It’s important to explicitly acknowledge the downsides of any technological transformation - to “think of the underside first,” in a precautionary way.
-Bruce Sterling, in Shaping Things

Bruce Shauble’s post, A Book in the Hand, raises an interesting question about reading. Bruce is wondering whether kids are missing the chance to read deeply because so much of their reading and entertainment is electronically mediated.

…they’re essentially non-readers. Or, more accurately, they’re merely functional readers. They may be, and and in most cases probably are, technologically adept. They’re good at text messaging and instant messaging and Googling and playing video games. They know how to access information. They graze, grab what they need to get an assignment done, and then move on. But their mental lives, as far as I can see, are about a mile wide and about an inch deep.

I’m grateful for Bruce’s post, because it prompted me to look at this issue for myself. Like Bruce, I believe that my reading habits have changed in the last few years, and that my purposes for reading seem to have become more centered on my interest in blogging. I don’t know if this means anything - good or bad - in the grand scale of things. I’m reading a novel now, and though I don’t make as much headway with it as I would have pre-internet, I still read a variety of books.
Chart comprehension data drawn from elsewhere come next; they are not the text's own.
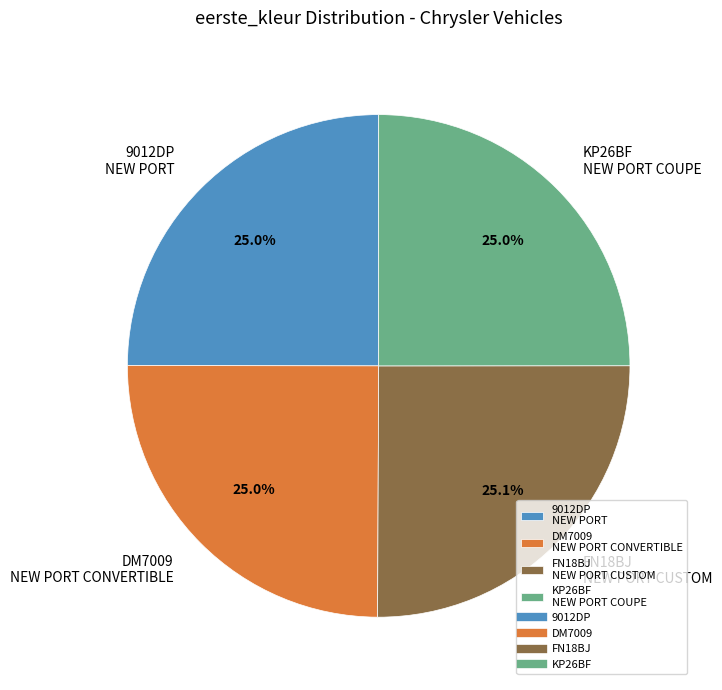

Does KP26BF NEW PORT COUPE represent more than half of the total?

No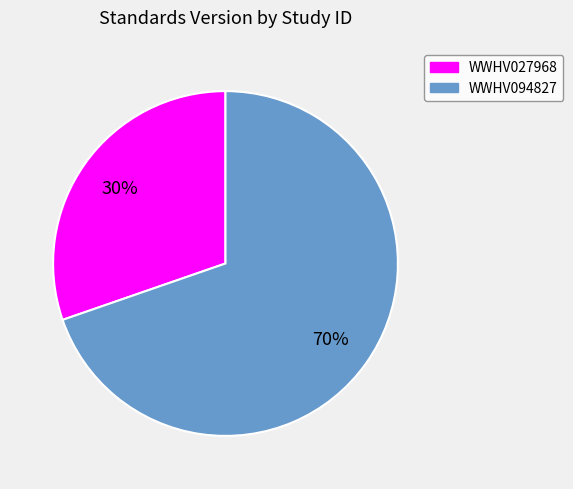

Which has a higher value, WWHV094827 or WWHV027968?

WWHV094827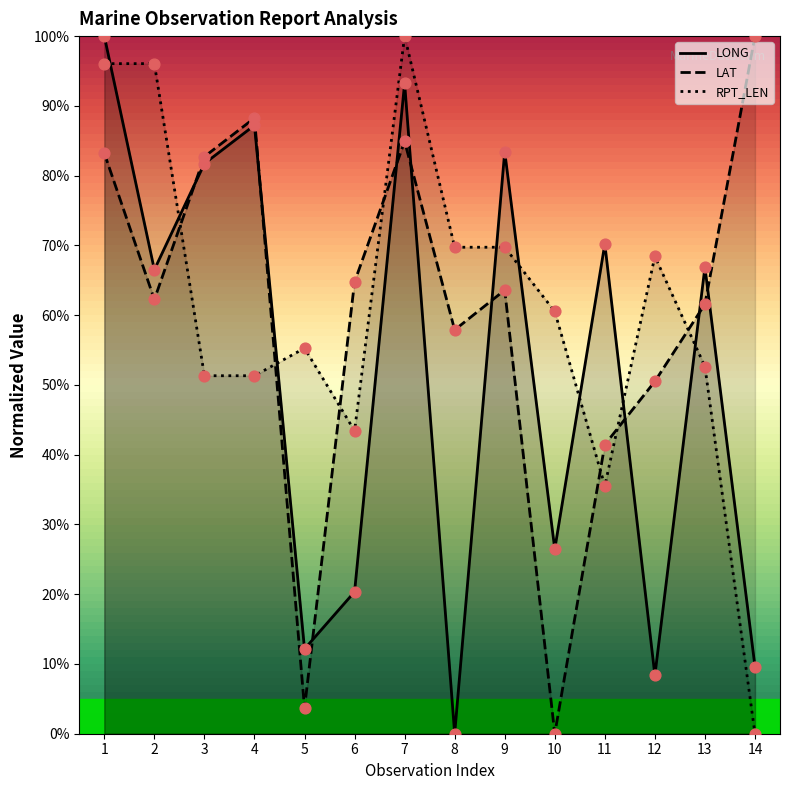

Which series contains the highest Y value?

LONG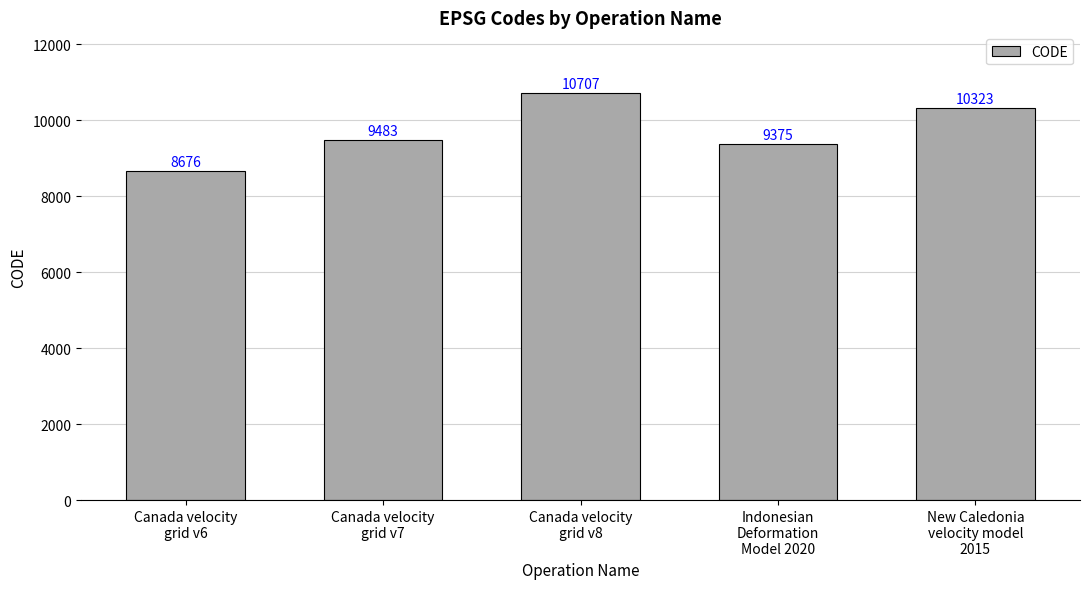

At which category does the chart reach its minimum across all series?

Canada velocity
grid v6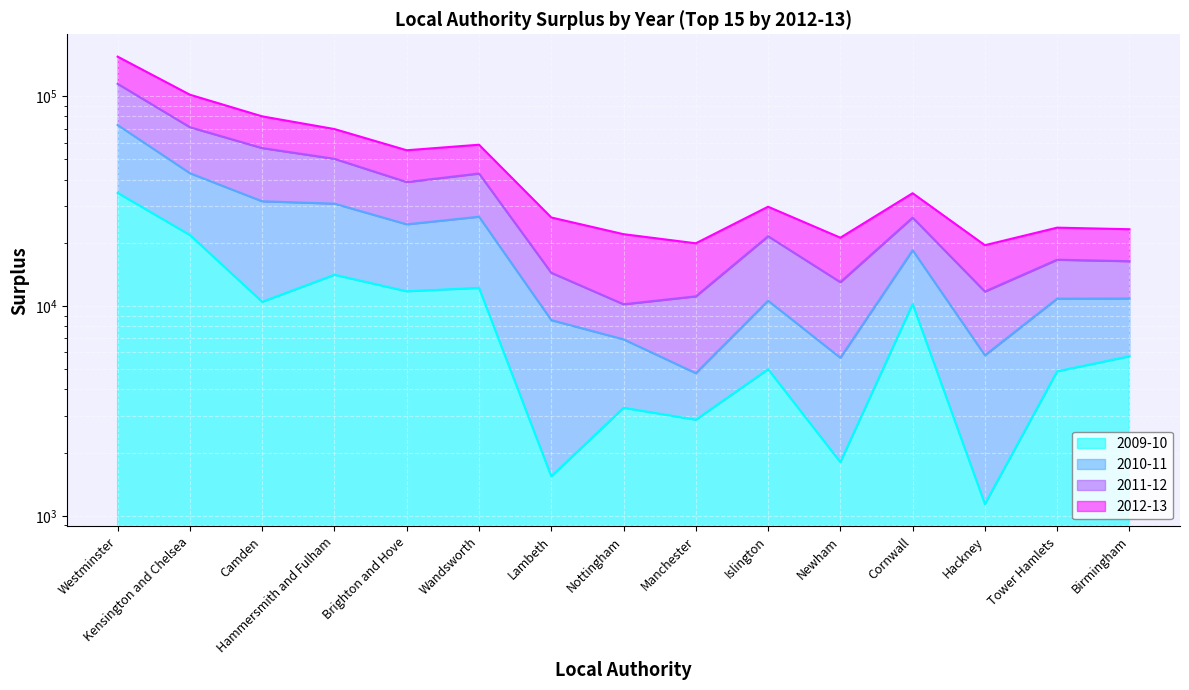

True or false: 2011-12 and 2010-11 intersect in this chart.

False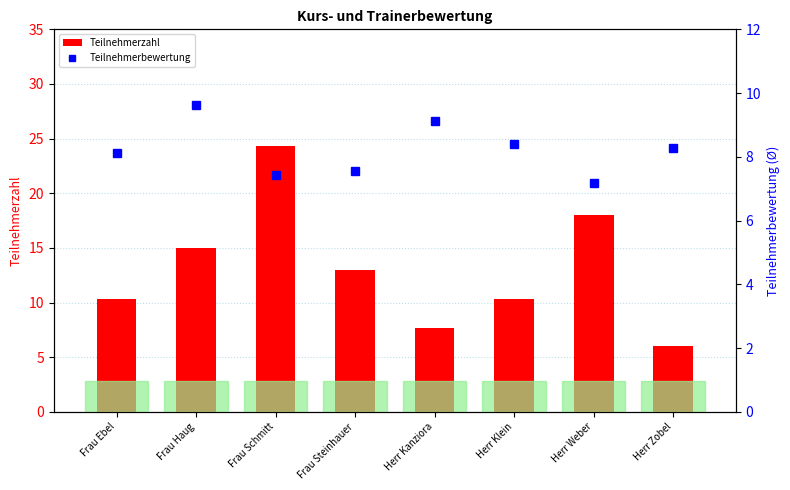

What is the spread (max minus min) of values at Frau Steinhauer?

5.4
The influence that computers have had on reading is an important question for teachers to think about. Are people reading more superficially? I don’t know. But the temptation to condemn technology should be resisted. The web is a great resource, and it needn’t be viewed in a deterministic way.

Differentiating between literary and informational reading was a subject that Louise Rosenblatt addressed with her theory of transactional reading. Rather than seeing texts as being either informational or literary expressions, she developed a model of reading that constructs reader stance as a variable that exists on a continuum between what she called efferent and aesthetic reading. In an interview that nicely summarizes her thinking, she had some advice for teachers that is worth passing along:

…the same text can be read either way. I can read Shakespeare efferently, I can tell you how many images of pain there are in King Lear or something like that. But if I really want to experience King Lear as a tragedy, I have to be reading it very differently. Not categorizing or labeling. It’s often very valuable to know afterwards, to do it afterwards, after you’ve had the experience. So I would say about teaching: whenever you are having students read something, have them be clear about their purpose.

I believe that superficiality is a danger of information overload, but with technologically mediated texts, we should remember that we can exercise choice in what we read, and how we read. It’s a question of stance, not substance, and we can learn to deliberately read from a variety of them.